### Passage
New measures were clearly required to deal with this situation, the main objective being to avoid unreasonable delays in proceedings under the Convention while maintaining the quality of the work of the Convention's organs and the confidence they presently enjoy.

3. Consequently, the Committee of Experts for the Improvement of the Procedure under the European Convention on Human Rights, a subordinate body of the Steering Committee for Human Rights, examined as a matter of priority the means of accelerating the procedure before the organs of the Convention. A series of possible measures were identified, but the committee of experts decided in the first instance to concentrate on the procedure of the Commission, where there was a particularly urgent need for steps to be taken. Certain of the measures concerning the Commission considered by the committee entailed amendments to the Convention, and for this purpose it prepared a draft amending protocol to the Convention. A small number of changes to the Court's procedures were also introduced in the text.

4. At the same time the Parliamentary Assembly of the Council of Europe was also examining the organisation and working of the Convention's supervisory machinery and on 28 September 1983, on the basis of a report (3) presented by its Legal Affairs Committee, adopted Recommendation 970 on cases brought under the European Convention on Human Rights. In that text the Assembly recommended inter alia various improvements to the Commission's procedure, and the above-mentioned committee of experts took due account of the Assembly's proposals when drawing up the draft amending protocol.

### Collected material
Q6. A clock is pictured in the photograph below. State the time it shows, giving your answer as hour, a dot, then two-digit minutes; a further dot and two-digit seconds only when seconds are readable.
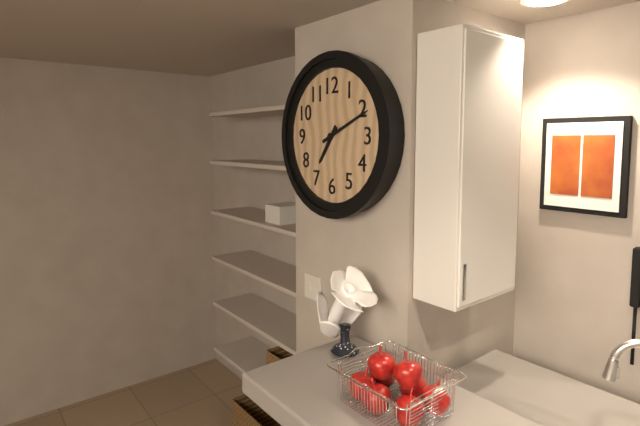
7.11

### Task list
1. How would you condense the paragraph beginning "3. Consequently, the Committee of Experts" in the passage on the Convention's procedure into a short list of its main facts?
2. Which committees are named in the passage on the Convention's procedure? List every one.

### Task results
1.
- The Committee of Experts for the Improvement of the Procedure under the European Convention on Human Rights is a subordinate body of the Steering Committee for Human Rights. It treated ways to speed up procedure before the Convention's organs as a priority.
- It identified several possible measures but chose to focus first on the Commission's procedure, where action was most urgently needed.
- Some of these measures required amending the Convention, so it prepared a draft amending protocol.
- The text also introduced a few changes to the Court's procedures.

2.
- Committee of Experts for the Improvement of the Procedure under the European Convention on Human Rights
- Steering Committee for Human Rights
- Legal Affairs Committee